An alpha particle and a deuterium ion are accelerated through the same potential difference. These are then directed towards a target nucleus to make a head-on collision. It is observed that their distance of closest approach is the same. Justify it theoretically.

Hint:

The distance of closest approach depends on the charge of the particle and the target. Although the alpha particle has a greater charge, the target nucleus can influence the effective distance at which the kinetic energy of the particle is fully converted into potential energy.

Answer 1

When an ion is accelerated through a potential difference \( V \), the kinetic energy acquired by the particle is given by: \[ K.E. = qV \] Where \( q \) is the charge of the particle.
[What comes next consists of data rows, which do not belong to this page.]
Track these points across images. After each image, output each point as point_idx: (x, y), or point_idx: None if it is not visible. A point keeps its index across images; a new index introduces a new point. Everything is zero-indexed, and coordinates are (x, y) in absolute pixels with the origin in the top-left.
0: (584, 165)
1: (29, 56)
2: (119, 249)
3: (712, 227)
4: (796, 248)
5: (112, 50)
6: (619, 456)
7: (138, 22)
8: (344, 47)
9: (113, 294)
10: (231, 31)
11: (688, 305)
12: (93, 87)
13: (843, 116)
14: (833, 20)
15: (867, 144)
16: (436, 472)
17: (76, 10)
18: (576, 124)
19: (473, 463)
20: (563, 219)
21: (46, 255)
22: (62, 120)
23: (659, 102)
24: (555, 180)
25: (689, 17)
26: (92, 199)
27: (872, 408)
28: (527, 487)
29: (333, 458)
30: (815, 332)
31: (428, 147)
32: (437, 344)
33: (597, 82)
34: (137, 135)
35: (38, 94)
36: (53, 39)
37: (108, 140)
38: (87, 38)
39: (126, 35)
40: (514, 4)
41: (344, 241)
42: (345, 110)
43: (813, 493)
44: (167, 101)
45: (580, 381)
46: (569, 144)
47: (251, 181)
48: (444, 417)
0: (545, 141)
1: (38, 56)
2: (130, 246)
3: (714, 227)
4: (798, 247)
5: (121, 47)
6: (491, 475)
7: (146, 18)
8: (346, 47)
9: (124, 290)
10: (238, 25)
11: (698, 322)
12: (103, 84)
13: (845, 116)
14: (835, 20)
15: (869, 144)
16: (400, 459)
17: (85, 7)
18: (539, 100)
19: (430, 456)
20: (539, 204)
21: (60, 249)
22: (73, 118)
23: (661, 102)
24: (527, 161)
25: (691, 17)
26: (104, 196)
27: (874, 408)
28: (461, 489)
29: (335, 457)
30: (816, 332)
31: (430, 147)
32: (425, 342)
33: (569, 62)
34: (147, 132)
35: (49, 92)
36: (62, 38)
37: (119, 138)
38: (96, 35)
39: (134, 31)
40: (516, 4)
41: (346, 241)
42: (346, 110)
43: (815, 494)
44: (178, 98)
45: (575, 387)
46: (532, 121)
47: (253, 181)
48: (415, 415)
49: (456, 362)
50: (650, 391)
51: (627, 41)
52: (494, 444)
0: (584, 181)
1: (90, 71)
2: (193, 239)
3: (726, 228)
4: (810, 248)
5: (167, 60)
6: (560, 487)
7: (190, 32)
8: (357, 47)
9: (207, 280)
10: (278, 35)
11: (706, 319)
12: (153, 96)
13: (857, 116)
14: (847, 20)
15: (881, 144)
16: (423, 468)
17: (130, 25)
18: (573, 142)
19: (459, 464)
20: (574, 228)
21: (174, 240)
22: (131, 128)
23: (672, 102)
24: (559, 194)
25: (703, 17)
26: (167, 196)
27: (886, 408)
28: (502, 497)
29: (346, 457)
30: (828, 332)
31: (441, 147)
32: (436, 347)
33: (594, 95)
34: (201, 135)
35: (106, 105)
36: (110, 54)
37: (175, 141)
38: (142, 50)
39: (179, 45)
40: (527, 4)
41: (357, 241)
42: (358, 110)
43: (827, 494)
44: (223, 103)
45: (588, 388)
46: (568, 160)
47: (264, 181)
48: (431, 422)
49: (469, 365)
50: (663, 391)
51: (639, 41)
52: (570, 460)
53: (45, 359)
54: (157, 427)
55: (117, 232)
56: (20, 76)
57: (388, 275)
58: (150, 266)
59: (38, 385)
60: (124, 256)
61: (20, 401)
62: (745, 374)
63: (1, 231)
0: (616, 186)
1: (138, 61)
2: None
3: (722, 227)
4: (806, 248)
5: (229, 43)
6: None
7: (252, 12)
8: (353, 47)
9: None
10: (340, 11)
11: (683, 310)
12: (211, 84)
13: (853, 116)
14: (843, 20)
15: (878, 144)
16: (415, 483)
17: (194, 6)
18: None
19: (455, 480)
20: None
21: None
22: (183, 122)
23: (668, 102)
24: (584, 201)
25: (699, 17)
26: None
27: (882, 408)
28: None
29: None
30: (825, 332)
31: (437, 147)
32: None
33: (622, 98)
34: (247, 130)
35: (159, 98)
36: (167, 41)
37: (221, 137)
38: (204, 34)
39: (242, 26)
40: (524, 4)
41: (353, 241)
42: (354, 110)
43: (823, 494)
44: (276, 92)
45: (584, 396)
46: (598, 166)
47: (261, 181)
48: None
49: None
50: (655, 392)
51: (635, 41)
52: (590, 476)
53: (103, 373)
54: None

The kinetic energy is also related to the speed of the particle: \[ K.E. = \frac{1}{2} mv^2 \] At the point of closest approach, all the kinetic energy is converted into electrostatic potential energy. The electrostatic potential energy between two charges \( q_1 \) and \( q_2 \), separated by a distance \( r \), is given by: \[ U = \frac{1}{4 \pi \epsilon_0} \times \frac{q_1 q_2}{r} \] At the closest approach, this potential energy equals the kinetic energy: \[ qV = \frac{1}{4 \pi \epsilon_0} \times \frac{q_1 q_2}{r} \] Where: - \( q_1 \) is the charge of the incoming particle - \( q_2 \) is the charge of the target nucleus - \( r \) is the distance of closest approach Now, consider the two cases: 1. Alpha particle (\( \alpha \)): The charge of the alpha particle is \( q_{\alpha} = 2e \), where \( e \) is the elementary charge. 2. Deuterium ion (\( D \)): The charge of the deuterium ion is \( q_D = e \). Since the potential difference \( V \) is the same for both particles, we can write the equation for the distance of closest approach for each particle: \[ r_{\alpha} = \frac{1}{4 \pi \epsilon_0} \times \frac{q_{\alpha} q_2}{qV} = \frac{1}{4 \pi \epsilon_0} \times \frac{2e q_2}{qV} \] For the deuterium ion: \[ r_D = \frac{1}{4 \pi \epsilon_0} \times \frac{q_D q_2}{qV} = \frac{1}{4 \pi \epsilon_0} \times \frac{e q_2}{qV} \] Now, comparing the two expressions for \( r_{\alpha} \) and \( r_D \): \[ r_{\alpha} = 2 \times r_D \] Thus, the distance of closest approach for the alpha particle is twice that of the deuterium ion. However, the problem states that both distances of closest approach are observed to be the same. This means that in the presence of the target nucleus, the effective nuclear charge experienced by the alpha particle and the deuterium ion must be different. This can be explained by the fact that the target nucleus could be more effective in slowing down the alpha particle than the deuterium ion, leading to the same effective closest approach distance.